Марк вздыхает тяжело и качает головой, разрываемый желанием всё объяснить и нежеланием того же. Тянет молчанием пару десятков секунд, а после рассказывает спокойно:
— Он говорит о тебе… Так, словно ты — самое ценное, что у него есть в жизни. Но это слишком фальшиво звучит с учётом обстоятельств, — отводит взгляд и опускает одну ладонь на плечо парня, задумчиво произнося. — Я притворился, что не знаю ни о его приезде, ни о нём самом. И, Джексон, ты бы послушал, какие сказки мне поведали. Ты вот знал, что он всегда хотел, чтобы ты был как можно ближе? И только твой вспыльчивый характер заставил его отослать тебя в Академию? Просто потому, что ты был неадекватным. Это слово было лейтмотивом половины рассказа.
Не ожидавший подобного Ван просто медленно моргает, сжимая руки на чужих бёдрах и ощущая подступающую злость. Только вот не ясно — что именно является её источником.
— Он… Ты же понимаешь, что никто не стал бы рассказывать на его месте истину. Вы только познакомились и…
— И это повод лгать? — Туан приходит в замешательство и вскидывает брови, поражаясь такой защите и наивности. — Если он солгал так, то… Мог лгать в чём угодно ещё. В том числе — о болезни.

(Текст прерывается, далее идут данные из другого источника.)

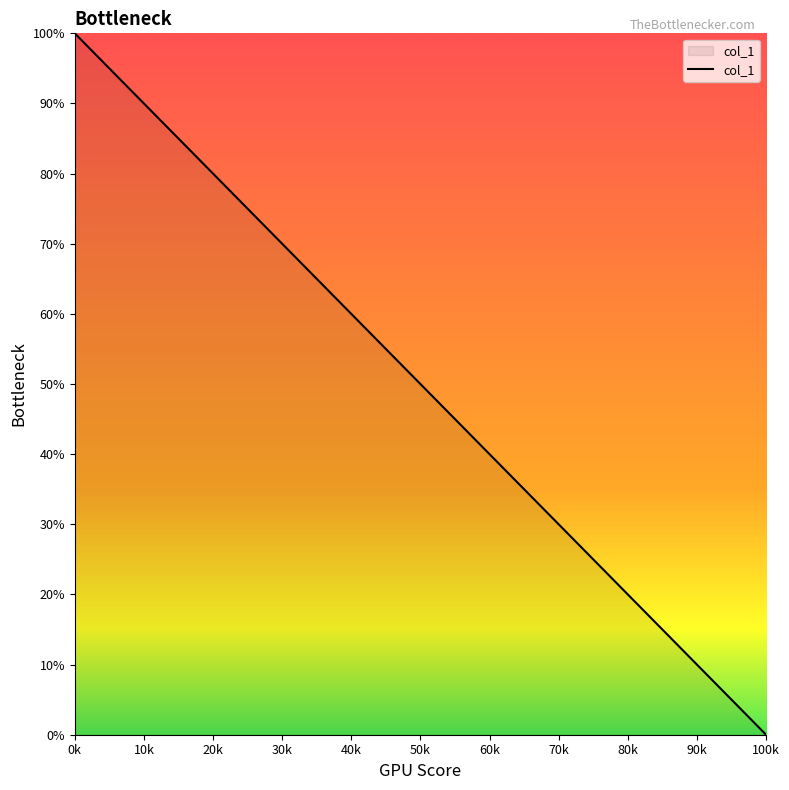

What is the maximum value shown in the chart?

100.0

Блондин отворачивается теперь сам, морщась вновь и желая сбежать от этого разговора. А лучше — в принципе из дома или даже из города. Только бы не решать проблемы никакие.
Но…
Но неожиданно — ему запрещают.
Запрещают не жёсткостью слов, упрёками или угрозами. Неожиданно — лаской и нежностью, ведь старший внезапно оставляет лёгкие поцелуи на лице, прижимаясь совсем не опошлённо.
— Мы со всем разберёмся, хорошо? Прошу, не покидай меня снова, — звучит жалко и сам себя ненавидит за слабость, но когда её ещё проявить, если не с человеком, который столько для него значит? — Вместе сумеем разобраться и не… — хочет сказать «не дадим тебя в обиду», но за секунду предчувствует реакцию и успевает исправиться. — И не дадим никому решать за тебя. Я тоже не стану и приму твой выбор, каким бы он, в конечном счёте, ни был. Хорошо?
— Почему тебе это так важно? — серьёзно — глаза в глаза — и с намёком на неприятие лжи, которую сможет сейчас раскусить.
— Почему?.. — позволяет себе на раздумий мучительность взять какое-то время, после решаясь на искренность. — Ты нравишься мне. Я не буду петь о любви, поскольку это глупо, — «знал бы ты насколько», — но я не отрицаю сильной симпатии. Хотя самое главное… Я вижу тебя настоящего.
Джексон позволяет себе усмешку в ответ на последнее заявление, совсем не может сдержаться, но совершенно этим не обижает, вызывая лишь спокойное:
— Знаю, что не поверишь мне. И точно не поверишь в то, что кто-то может тебя принять таким, какой ты есть.
— Ты мне тоже нравишься, — внезапностью бьёт, не спуская глаз и наблюдая реакцию, что прописывается лёгкой улыбкой на красивом лице. — Не считаю, что мне нужна помощь. Но, возможно, что ошибаюсь и стоит прислушиваться к тебе. Постараюсь это делать.